Return every line of the records below, unchanged and in the same order.

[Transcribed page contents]
.....
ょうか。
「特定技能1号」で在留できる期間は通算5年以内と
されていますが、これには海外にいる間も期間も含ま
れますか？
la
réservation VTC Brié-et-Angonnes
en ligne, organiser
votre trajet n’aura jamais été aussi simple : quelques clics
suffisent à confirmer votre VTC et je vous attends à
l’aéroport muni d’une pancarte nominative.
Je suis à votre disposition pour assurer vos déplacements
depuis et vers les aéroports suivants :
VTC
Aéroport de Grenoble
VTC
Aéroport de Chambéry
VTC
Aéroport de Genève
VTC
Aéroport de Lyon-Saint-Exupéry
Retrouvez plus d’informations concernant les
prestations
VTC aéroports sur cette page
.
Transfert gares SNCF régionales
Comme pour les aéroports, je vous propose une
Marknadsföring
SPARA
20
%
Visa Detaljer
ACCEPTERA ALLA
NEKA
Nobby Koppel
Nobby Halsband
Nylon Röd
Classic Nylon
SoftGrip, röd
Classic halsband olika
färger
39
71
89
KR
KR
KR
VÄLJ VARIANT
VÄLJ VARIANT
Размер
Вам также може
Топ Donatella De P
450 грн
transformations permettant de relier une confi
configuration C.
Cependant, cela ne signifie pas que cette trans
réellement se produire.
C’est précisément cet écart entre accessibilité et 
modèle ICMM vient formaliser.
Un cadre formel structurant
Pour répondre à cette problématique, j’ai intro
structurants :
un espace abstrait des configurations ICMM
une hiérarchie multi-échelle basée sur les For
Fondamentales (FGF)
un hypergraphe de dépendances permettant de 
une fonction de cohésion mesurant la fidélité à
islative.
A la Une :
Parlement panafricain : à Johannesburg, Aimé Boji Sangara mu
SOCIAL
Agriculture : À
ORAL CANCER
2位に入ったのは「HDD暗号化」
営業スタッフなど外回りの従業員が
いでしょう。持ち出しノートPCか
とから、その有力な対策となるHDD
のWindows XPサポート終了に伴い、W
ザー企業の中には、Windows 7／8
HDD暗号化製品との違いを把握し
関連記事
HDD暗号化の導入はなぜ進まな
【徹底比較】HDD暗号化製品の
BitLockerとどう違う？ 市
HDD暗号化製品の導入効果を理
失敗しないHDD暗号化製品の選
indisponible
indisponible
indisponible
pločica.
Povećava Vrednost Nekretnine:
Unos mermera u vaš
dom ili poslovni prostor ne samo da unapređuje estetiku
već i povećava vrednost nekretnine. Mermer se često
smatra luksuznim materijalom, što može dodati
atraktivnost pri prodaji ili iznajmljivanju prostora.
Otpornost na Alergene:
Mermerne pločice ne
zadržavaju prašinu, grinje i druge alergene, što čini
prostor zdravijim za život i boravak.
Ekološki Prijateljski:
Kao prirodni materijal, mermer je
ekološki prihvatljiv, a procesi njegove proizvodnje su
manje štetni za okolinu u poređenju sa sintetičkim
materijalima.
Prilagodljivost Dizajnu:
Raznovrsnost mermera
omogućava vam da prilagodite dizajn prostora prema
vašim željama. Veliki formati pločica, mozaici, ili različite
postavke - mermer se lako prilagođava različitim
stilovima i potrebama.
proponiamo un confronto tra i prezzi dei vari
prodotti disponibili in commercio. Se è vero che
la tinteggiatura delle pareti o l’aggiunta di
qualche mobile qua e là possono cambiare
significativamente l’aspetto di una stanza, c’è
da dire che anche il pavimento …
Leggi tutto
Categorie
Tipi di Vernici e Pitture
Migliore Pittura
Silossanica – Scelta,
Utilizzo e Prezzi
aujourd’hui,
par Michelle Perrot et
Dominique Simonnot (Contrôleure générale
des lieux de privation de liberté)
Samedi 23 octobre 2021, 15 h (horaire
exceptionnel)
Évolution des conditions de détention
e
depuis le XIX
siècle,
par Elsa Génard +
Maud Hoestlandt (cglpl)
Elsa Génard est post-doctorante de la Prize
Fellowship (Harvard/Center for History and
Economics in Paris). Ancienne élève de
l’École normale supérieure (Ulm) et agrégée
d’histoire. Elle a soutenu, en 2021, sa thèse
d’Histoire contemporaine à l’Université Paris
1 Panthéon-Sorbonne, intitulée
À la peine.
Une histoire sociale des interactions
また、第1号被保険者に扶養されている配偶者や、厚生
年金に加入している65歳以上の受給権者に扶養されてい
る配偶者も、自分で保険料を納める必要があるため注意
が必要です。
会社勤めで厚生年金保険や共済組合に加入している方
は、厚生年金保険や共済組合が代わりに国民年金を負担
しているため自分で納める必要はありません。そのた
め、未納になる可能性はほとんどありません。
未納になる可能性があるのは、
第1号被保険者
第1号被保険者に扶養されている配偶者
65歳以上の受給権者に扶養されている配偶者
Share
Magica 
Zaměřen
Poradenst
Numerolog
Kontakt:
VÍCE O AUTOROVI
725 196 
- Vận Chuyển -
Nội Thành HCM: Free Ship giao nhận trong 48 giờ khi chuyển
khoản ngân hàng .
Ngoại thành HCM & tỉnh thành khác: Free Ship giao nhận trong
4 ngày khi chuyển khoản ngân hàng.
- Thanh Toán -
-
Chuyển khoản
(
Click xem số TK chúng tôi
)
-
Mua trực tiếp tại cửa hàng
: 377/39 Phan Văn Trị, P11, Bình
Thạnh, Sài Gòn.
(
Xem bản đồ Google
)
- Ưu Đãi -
.....
SOLUTION BELOW:
ょうか。
「特定技能1号」で在留できる期間は通算5年以内と
されていますが、これには海外にいる間も期間も含ま
れますか？
la
réservation VTC Brié-et-Angonnes
en ligne, organiser
votre trajet n’aura jamais été aussi simple : quelques clics
suffisent à confirmer votre VTC et je vous attends à
l’aéroport muni d’une pancarte nominative.
Je suis à votre disposition pour assurer vos déplacements
depuis et vers les aéroports suivants :
VTC
Aéroport de Grenoble
VTC
Aéroport de Chambéry
VTC
Aéroport de Genève
VTC
Aéroport de Lyon-Saint-Exupéry
Retrouvez plus d’informations concernant les
prestations
VTC aéroports sur cette page
.
Transfert gares SNCF régionales
Comme pour les aéroports, je vous propose une
Marknadsföring
SPARA
20
%
Visa Detaljer
ACCEPTERA ALLA
NEKA
Nobby Koppel
Nobby Halsband
Nylon Röd
Classic Nylon
SoftGrip, röd
Classic halsband olika
färger
39
71
89
KR
KR
KR
VÄLJ VARIANT
VÄLJ VARIANT
Размер
Вам также може
Топ Donatella De P
450 грн
transformations permettant de relier une confi
configuration C.
Cependant, cela ne signifie pas que cette trans
réellement se produire.
C’est précisément cet écart entre accessibilité et 
modèle ICMM vient formaliser.
Un cadre formel structurant
Pour répondre à cette problématique, j’ai intro
structurants :
un espace abstrait des configurations ICMM
une hiérarchie multi-échelle basée sur les For
Fondamentales (FGF)
un hypergraphe de dépendances permettant de 
une fonction de cohésion mesurant la fidélité à
islative.
A la Une :
Parlement panafricain : à Johannesburg, Aimé Boji Sangara mu
SOCIAL
Agriculture : À
ORAL CANCER
2位に入ったのは「HDD暗号化」
営業スタッフなど外回りの従業員が
いでしょう。持ち出しノートPCか
とから、その有力な対策となるHDD
のWindows XPサポート終了に伴い、W
ザー企業の中には、Windows 7／8
HDD暗号化製品との違いを把握し
関連記事
HDD暗号化の導入はなぜ進まな
【徹底比較】HDD暗号化製品の
BitLockerとどう違う？ 市
HDD暗号化製品の導入効果を理
失敗しないHDD暗号化製品の選
indisponible
indisponible
indisponible
pločica.
Povećava Vrednost Nekretnine:
Unos mermera u vaš
dom ili poslovni prostor ne samo da unapređuje estetiku
već i povećava vrednost nekretnine. Mermer se često
smatra luksuznim materijalom, što može dodati
atraktivnost pri prodaji ili iznajmljivanju prostora.
Otpornost na Alergene:
Mermerne pločice ne
zadržavaju prašinu, grinje i druge alergene, što čini
prostor zdravijim za život i boravak.
Ekološki Prijateljski:
Kao prirodni materijal, mermer je
ekološki prihvatljiv, a procesi njegove proizvodnje su
manje štetni za okolinu u poređenju sa sintetičkim
materijalima.
Prilagodljivost Dizajnu:
Raznovrsnost mermera
omogućava vam da prilagodite dizajn prostora prema
vašim željama. Veliki formati pločica, mozaici, ili različite
postavke - mermer se lako prilagođava različitim
stilovima i potrebama.
proponiamo un confronto tra i prezzi dei vari
prodotti disponibili in commercio. Se è vero che
la tinteggiatura delle pareti o l’aggiunta di
qualche mobile qua e là possono cambiare
significativamente l’aspetto di una stanza, c’è
da dire che anche il pavimento …
Leggi tutto
Categorie
Tipi di Vernici e Pitture
Migliore Pittura
Silossanica – Scelta,
Utilizzo e Prezzi
aujourd’hui,
par Michelle Perrot et
Dominique Simonnot (Contrôleure générale
des lieux de privation de liberté)
Samedi 23 octobre 2021, 15 h (horaire
exceptionnel)
Évolution des conditions de détention
e
depuis le XIX
siècle,
par Elsa Génard +
Maud Hoestlandt (cglpl)
Elsa Génard est post-doctorante de la Prize
Fellowship (Harvard/Center for History and
Economics in Paris). Ancienne élève de
l’École normale supérieure (Ulm) et agrégée
d’histoire. Elle a soutenu, en 2021, sa thèse
d’Histoire contemporaine à l’Université Paris
1 Panthéon-Sorbonne, intitulée
À la peine.
Une histoire sociale des interactions
また、第1号被保険者に扶養されている配偶者や、厚生
年金に加入している65歳以上の受給権者に扶養されてい
る配偶者も、自分で保険料を納める必要があるため注意
が必要です。
会社勤めで厚生年金保険や共済組合に加入している方
は、厚生年金保険や共済組合が代わりに国民年金を負担
しているため自分で納める必要はありません。そのた
め、未納になる可能性はほとんどありません。
未納になる可能性があるのは、
第1号被保険者
第1号被保険者に扶養されている配偶者
65歳以上の受給権者に扶養されている配偶者
Share
Magica 
Zaměřen
Poradenst
Numerolog
Kontakt:
VÍCE O AUTOROVI
725 196 
- Vận Chuyển -
Nội Thành HCM: Free Ship giao nhận trong 48 giờ khi chuyển
khoản ngân hàng .
Ngoại thành HCM & tỉnh thành khác: Free Ship giao nhận trong
4 ngày khi chuyển khoản ngân hàng.
- Thanh Toán -
-
Chuyển khoản
(
Click xem số TK chúng tôi
)
-
Mua trực tiếp tại cửa hàng
: 377/39 Phan Văn Trị, P11, Bình
Thạnh, Sài Gòn.
(
Xem bản đồ Google
)
- Ưu Đãi -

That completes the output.